__Task instructions__.
I would like the records restated word for word, without the pictures.

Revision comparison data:
■ ■ ■ ■
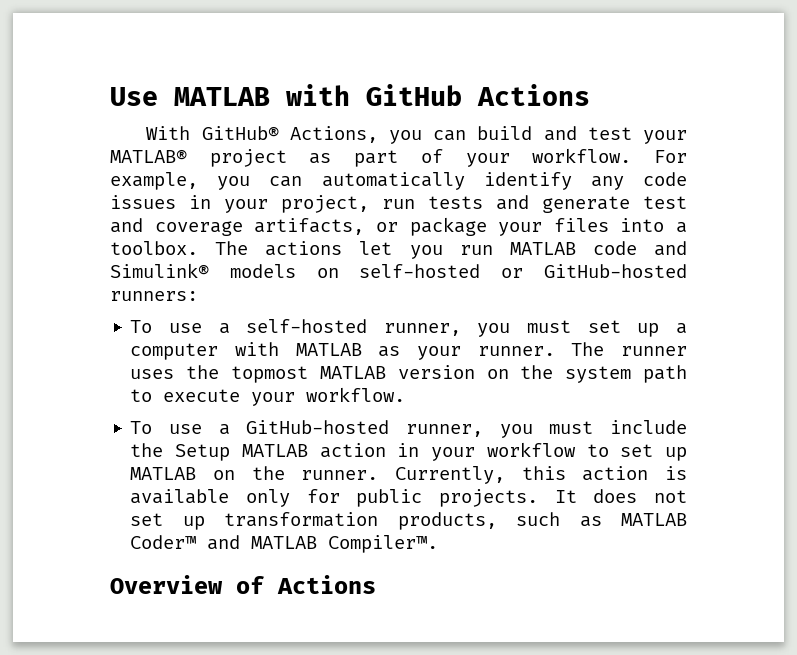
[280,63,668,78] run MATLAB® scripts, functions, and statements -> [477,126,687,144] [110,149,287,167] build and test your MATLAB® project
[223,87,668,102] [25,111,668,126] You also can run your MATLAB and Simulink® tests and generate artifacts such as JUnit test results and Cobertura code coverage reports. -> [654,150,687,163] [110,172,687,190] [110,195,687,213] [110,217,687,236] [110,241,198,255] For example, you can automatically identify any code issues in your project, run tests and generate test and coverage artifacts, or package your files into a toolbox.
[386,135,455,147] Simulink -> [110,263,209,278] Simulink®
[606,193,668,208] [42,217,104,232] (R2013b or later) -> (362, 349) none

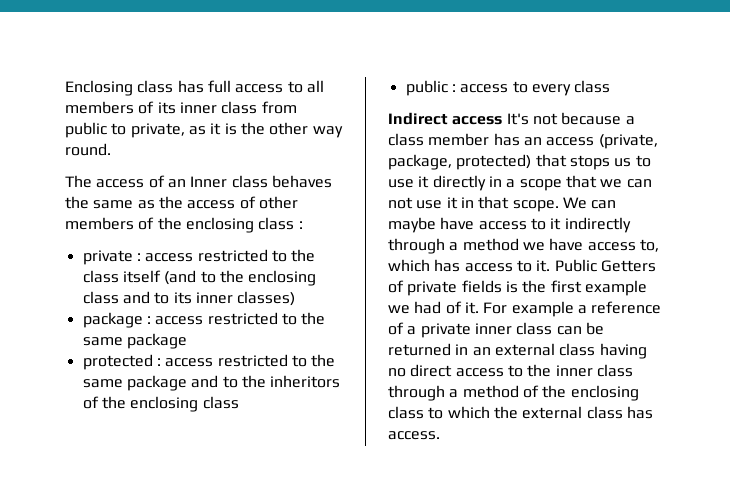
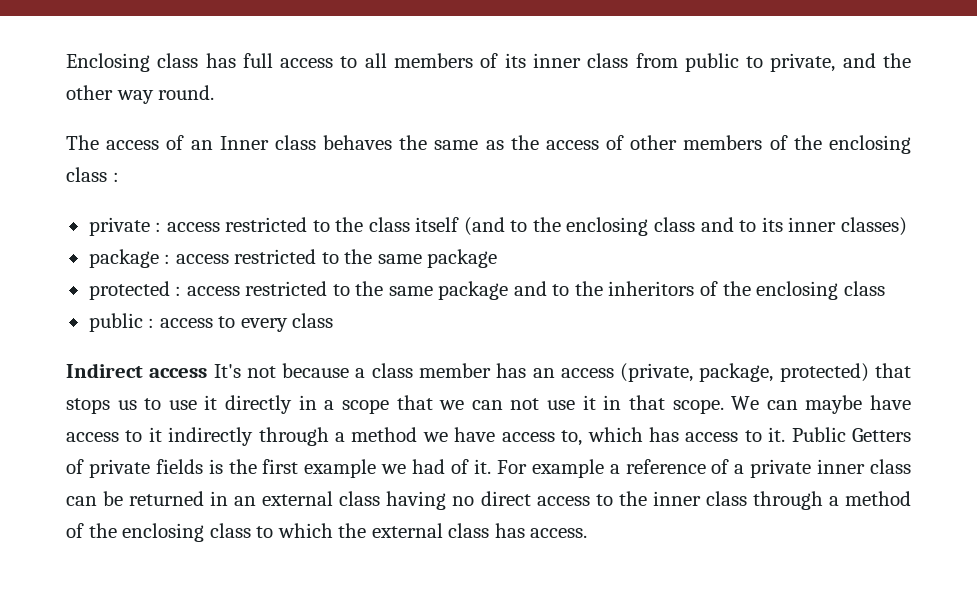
[188,123,237,135] as it is -> [842,53,876,68] and

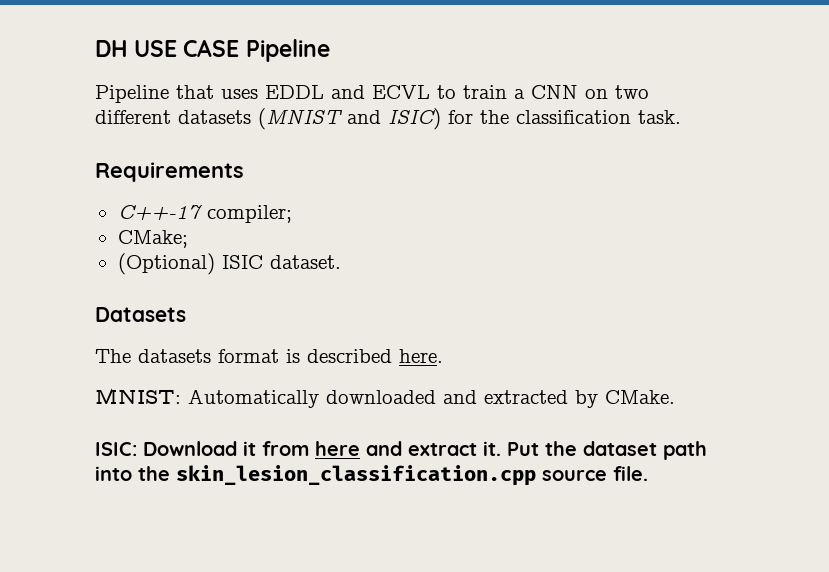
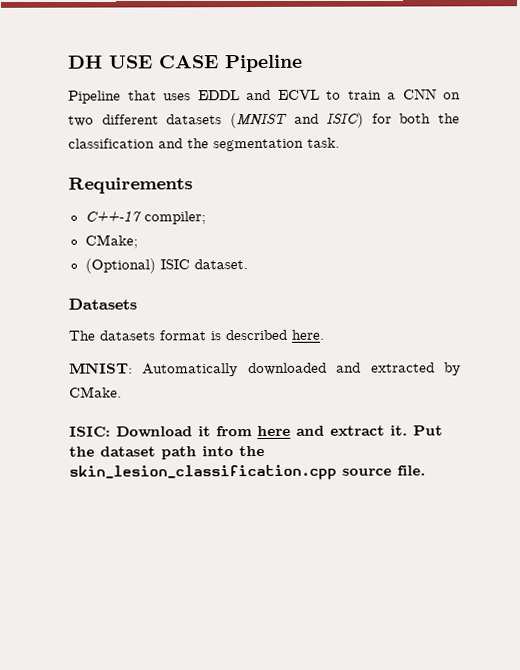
(473, 117) none -> [399,113,432,124] both
(631, 117) none -> [158,138,304,152] and the segmentation

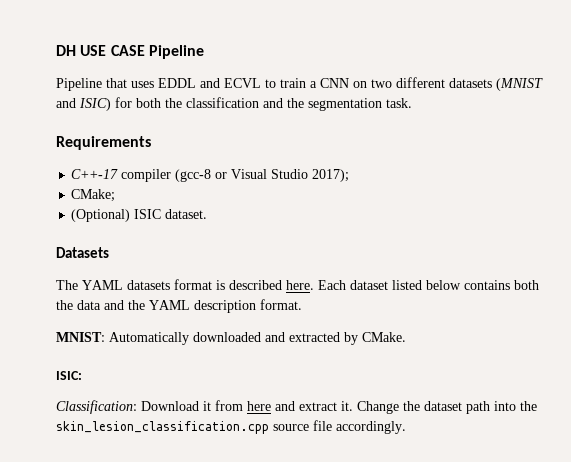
[143,211,206,225] compiler; -> [121,169,350,182] compiler (gcc-8 or Visual Studio 2017);
(96, 335) none -> [82,280,123,290] YAML
(325, 334) none -> [318,280,539,290] [56,299,302,313] Each dataset listed below contains both the data and the YAML description format.
(111, 431) none -> [56,400,137,414] // Classification:
[413,425,443,436] Put -> [357,401,399,414] Change
[397,465,426,476] file. -> [313,420,406,434] file accordingly.

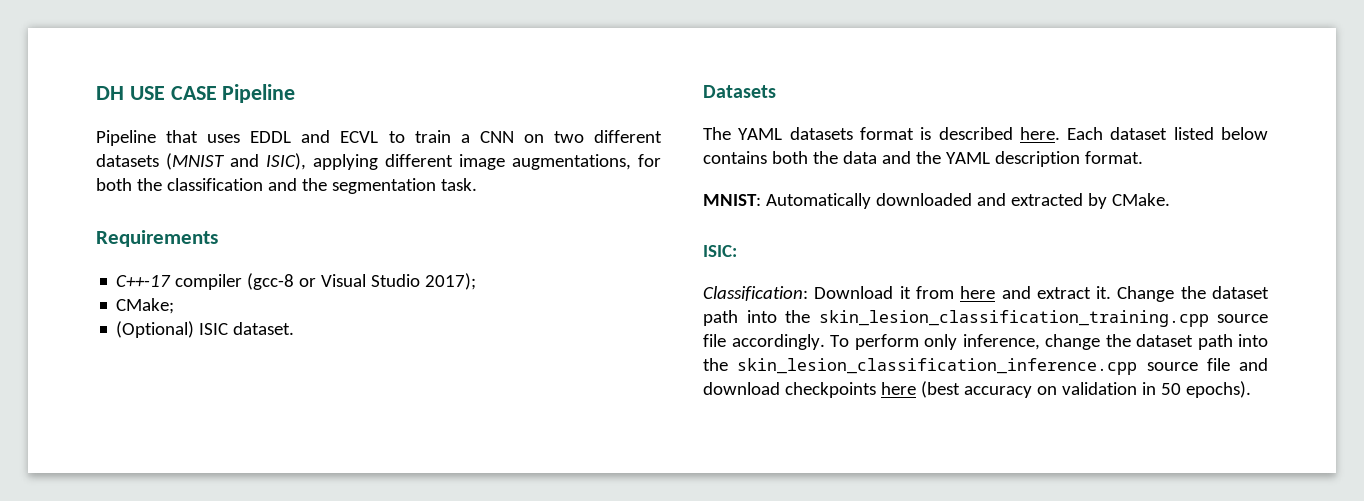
[79,98,111,111] ISIC) -> [266,153,631,170] ISIC), applying different image augmentations,
[56,421,269,434] skin_lesion_classification.cpp -> [818,310,1209,327] skin_lesion_classification_training.cpp
(406, 427) none -> [830,334,1268,350] [703,358,1268,375] [703,381,1251,398] To perform only inference, change the dataset path into the skin_lesion_classification_inference.cpp source file and download checkpoints here (best accuracy on validation in 50 epochs).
■ ■ ■ ■
__The completed task__.
[280,63,668,78] run MATLAB® scripts, functions, and statements -> [477,126,687,144] [110,149,287,167] build and test your MATLAB® project
[223,87,668,102] [25,111,668,126] You also can run your MATLAB and Simulink® tests and generate artifacts such as JUnit test results and Cobertura code coverage reports. -> [654,150,687,163] [110,172,687,190] [110,195,687,213] [110,217,687,236] [110,241,198,255] For example, you can automatically identify any code issues in your project, run tests and generate test and coverage artifacts, or package your files into a toolbox.
[386,135,455,147] Simulink -> [110,263,209,278] Simulink®
[606,193,668,208] [42,217,104,232] (R2013b or later) -> (362, 349) none

[188,123,237,135] as it is -> [842,53,876,68] and

(473, 117) none -> [399,113,432,124] both
(631, 117) none -> [158,138,304,152] and the segmentation

[143,211,206,225] compiler; -> [121,169,350,182] compiler (gcc-8 or Visual Studio 2017);
(96, 335) none -> [82,280,123,290] YAML
(325, 334) none -> [318,280,539,290] [56,299,302,313] Each dataset listed below contains both the data and the YAML description format.
(111, 431) none -> [56,400,137,414] // Classification:
[413,425,443,436] Put -> [357,401,399,414] Change
[397,465,426,476] file. -> [313,420,406,434] file accordingly.

[79,98,111,111] ISIC) -> [266,153,631,170] ISIC), applying different image augmentations,
[56,421,269,434] skin_lesion_classification.cpp -> [818,310,1209,327] skin_lesion_classification_training.cpp
(406, 427) none -> [830,334,1268,350] [703,358,1268,375] [703,381,1251,398] To perform only inference, change the dataset path into the skin_lesion_classification_inference.cpp source file and download checkpoints here (best accuracy on validation in 50 epochs).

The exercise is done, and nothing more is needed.